> [About this task]
Which lines in the data below contain the word "alla"? Return each of those lines in full.

> [Provided material]
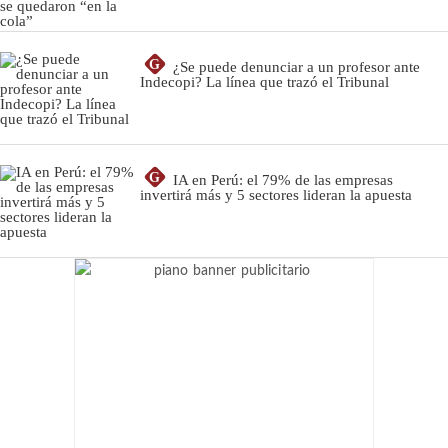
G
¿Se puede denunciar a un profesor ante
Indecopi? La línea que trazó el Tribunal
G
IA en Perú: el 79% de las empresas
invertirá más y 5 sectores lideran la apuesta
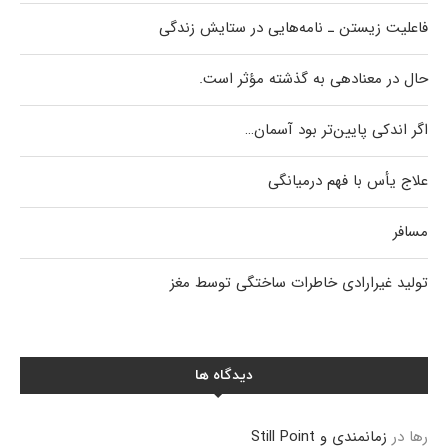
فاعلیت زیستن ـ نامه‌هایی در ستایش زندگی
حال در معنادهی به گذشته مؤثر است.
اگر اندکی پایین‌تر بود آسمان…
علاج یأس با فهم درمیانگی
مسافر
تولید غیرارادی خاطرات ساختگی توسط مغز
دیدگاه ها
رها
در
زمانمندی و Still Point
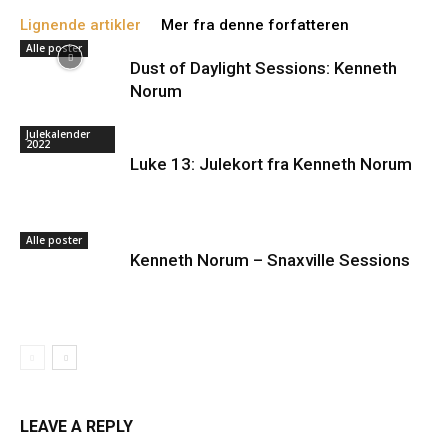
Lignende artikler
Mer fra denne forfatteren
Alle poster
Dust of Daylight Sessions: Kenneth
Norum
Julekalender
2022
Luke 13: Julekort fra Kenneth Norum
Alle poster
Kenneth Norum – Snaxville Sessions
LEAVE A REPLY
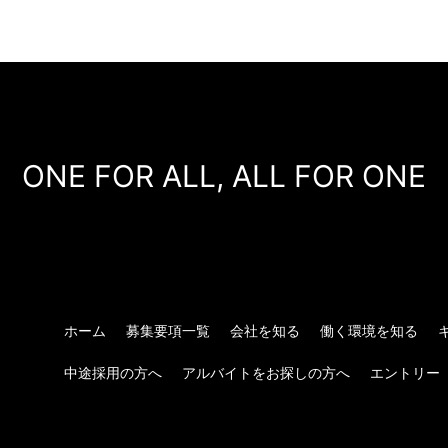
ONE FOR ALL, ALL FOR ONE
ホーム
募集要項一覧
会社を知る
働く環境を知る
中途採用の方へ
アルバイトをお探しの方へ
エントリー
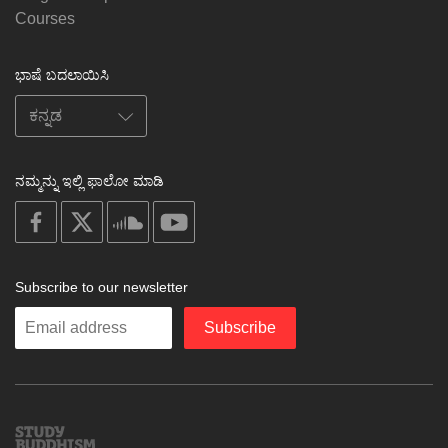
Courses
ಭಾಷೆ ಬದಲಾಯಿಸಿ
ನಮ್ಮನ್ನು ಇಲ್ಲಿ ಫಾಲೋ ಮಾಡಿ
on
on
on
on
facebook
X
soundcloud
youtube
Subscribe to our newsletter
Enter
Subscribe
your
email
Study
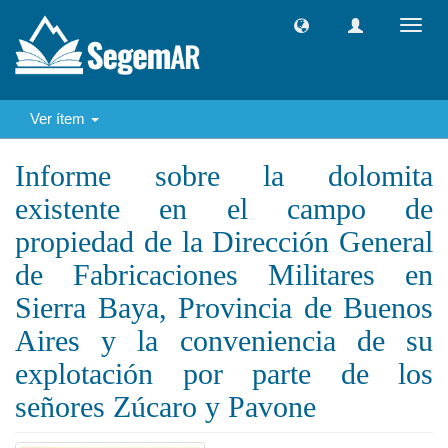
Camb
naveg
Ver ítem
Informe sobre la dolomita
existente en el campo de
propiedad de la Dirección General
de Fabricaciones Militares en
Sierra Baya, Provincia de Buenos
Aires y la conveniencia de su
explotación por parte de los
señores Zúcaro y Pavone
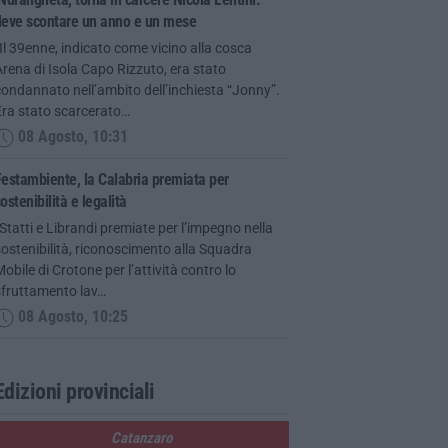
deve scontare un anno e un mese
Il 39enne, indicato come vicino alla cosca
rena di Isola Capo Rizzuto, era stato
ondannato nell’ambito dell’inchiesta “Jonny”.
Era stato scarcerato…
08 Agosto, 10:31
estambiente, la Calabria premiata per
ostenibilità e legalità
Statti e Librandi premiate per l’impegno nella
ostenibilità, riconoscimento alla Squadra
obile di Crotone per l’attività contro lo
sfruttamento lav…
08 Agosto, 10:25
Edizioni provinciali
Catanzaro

> [Exercise solution]
Il 39enne, indicato come vicino alla cosca
ostenibilità, riconoscimento alla Squadra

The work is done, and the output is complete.